Future of historic 140-year-old attraction will be at "risk" if Pavilion development goes ahead, says Llandudno pier owner


Suzanne Kendrick

THE future of a historic attraction and more than 200 jobs will be at risk if a residential development is given the go ahead, says the owner of Llandudno pier. 

Councillors will meet next Wednesday (December 13) to vote on plans for a new look Pier Pavilion site which promises 48 luxury apartments and restaurants.

However, Adam Williams said he fears the pier will be in “jeopardy” if the plans are given the go-ahead.

Mr Williams, managing director of Tir Prince Leisure Group who purchased Llandudno pier in 2015 for £4.5million, said: “There are many good reasons to oppose the Pavilion planning application, but the biggest one is undoubtedly the potentially catastrophic impact it would have if the pier is forced to close.

“Over 75 per cent of the pier’s revenue is taken at the entrance, but this would be in serious jeopardy if residents complain about noise disturbance and such like.

“The pier would be totally unviable as a tourist attraction if traders were forced to close down or suffer the consequences of reduced opening hours. Over 200 people are employed at the pier and those jobs would be at risk.

“Without a thriving Llandudno Pier, the town of Llandudno would fall off the tourist map of North Wales with a devastating knock-on effect for every business dependent upon the tourism industry for their livelihoods.”

A new report looking at the economic impact of the famous pier reveals the importance of the landmark to tourism in Conwy.

The research, carried out by MOR, Ministry of Results, during April and August 2017, reveals that over six million people visit the Grade II-listed pier every year contributing more than £390million to the local economy.

At 2,295 feet (700 metres) the pier it is the longest pier in Wales. In 2005, it was voted Pier of the Year. Last year it was voted third.

Developer Alan Waldron has submitted proposals for 54 high-quality apartments. In revised plans, released in October, proposals include two restaurant spaces.

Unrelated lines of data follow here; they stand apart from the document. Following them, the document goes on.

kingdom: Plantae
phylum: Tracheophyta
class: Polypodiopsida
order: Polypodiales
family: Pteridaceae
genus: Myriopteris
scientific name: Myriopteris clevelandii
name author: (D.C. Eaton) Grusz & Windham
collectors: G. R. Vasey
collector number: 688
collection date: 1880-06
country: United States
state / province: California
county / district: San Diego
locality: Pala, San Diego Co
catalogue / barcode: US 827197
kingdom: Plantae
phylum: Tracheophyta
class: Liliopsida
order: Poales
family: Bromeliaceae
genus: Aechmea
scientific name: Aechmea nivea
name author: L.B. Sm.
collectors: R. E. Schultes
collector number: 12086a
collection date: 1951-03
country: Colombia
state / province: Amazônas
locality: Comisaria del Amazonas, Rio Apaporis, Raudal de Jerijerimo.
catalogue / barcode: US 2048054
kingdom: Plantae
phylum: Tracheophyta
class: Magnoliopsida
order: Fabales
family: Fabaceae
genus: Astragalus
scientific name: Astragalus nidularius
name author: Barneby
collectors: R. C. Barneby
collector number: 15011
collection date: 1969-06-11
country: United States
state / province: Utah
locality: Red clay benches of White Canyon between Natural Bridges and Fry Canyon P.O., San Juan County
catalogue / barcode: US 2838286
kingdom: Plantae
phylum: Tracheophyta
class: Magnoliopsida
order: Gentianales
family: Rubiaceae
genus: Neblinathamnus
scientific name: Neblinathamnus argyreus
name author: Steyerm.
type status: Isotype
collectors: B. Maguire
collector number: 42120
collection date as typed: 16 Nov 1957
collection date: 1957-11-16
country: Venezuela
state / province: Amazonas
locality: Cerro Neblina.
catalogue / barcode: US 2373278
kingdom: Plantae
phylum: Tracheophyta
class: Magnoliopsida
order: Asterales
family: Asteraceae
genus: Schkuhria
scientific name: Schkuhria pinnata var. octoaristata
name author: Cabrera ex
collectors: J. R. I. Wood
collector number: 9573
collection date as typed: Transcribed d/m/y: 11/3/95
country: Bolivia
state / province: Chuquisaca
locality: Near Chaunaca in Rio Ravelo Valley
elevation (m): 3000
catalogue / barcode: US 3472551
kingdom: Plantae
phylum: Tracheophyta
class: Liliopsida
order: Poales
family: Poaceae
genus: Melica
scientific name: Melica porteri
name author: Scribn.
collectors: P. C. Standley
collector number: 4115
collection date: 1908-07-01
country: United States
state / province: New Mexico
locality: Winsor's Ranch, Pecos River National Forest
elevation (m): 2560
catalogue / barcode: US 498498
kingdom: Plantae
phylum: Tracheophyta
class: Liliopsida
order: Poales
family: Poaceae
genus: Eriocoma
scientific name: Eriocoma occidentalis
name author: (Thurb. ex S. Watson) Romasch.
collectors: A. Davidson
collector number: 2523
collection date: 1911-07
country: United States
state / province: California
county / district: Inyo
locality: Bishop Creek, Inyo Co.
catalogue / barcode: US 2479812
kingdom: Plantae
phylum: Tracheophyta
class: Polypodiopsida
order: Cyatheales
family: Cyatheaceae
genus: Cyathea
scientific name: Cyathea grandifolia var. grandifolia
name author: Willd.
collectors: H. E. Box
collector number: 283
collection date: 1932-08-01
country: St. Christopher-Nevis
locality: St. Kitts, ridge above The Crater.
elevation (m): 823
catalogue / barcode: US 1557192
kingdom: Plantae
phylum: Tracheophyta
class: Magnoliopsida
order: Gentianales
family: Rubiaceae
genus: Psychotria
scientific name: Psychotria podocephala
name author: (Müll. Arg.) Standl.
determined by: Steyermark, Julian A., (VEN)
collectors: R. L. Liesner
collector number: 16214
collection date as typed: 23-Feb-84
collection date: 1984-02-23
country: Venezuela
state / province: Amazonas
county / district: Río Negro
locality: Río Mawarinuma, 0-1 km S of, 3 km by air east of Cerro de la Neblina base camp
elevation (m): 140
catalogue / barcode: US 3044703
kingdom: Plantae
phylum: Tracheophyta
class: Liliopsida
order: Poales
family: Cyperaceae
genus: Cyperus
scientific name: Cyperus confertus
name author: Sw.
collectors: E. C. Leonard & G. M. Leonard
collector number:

These have been scaled down to make way for a larger public atrium - featuring a walkway from the pier through to Happy Valley Road.

Speaking in October, Mr Waldron said: “We revisited the proposals following feedback and are very happy with the new plans.

“We have softened it a little and the design is more contemporary and iconic, embracing the landscape and the pier’s surroundings.

“The architects and I have listened to what the public and partner organisations have said and really appreciate their input and support.”

Mr Williams said the “mood in the town is squarely against the Pavilion plans”. 

He added:  “Not least because of the scale of the proposed development which will dominate the skyline and totally obscure the views of a number of existing properties and guest houses in the immediate area.

“At no stage has the developer sought to engage us with the result that his plans are incomplete in areas that directly affect the pier. The building process alone is likely to damage the pier both commercially and structurally.

“The economic impact report provides the hard data to demonstrate why the application is wrong for Llandudno and why the planning committee should reject it when it is discussed on December 13.”

Tir Prince has since invested a further £1million in improving the facility and general maintenance.

Mr Williams said: “When I bought the pier, I bought it as a long-term investment. My view is that you never really own something as historic and loved as Llandudno Pier, you are more of a custodian.

“Nothing would give me greater pleasure than to ensure the pier remains a thriving attraction and, one day, to pass it on to my own children. The pier is not merely a tourist attraction, it is part of the fabric of North Wales.”

A site visit will take place on December 12 ahead of the council meeting on the 13.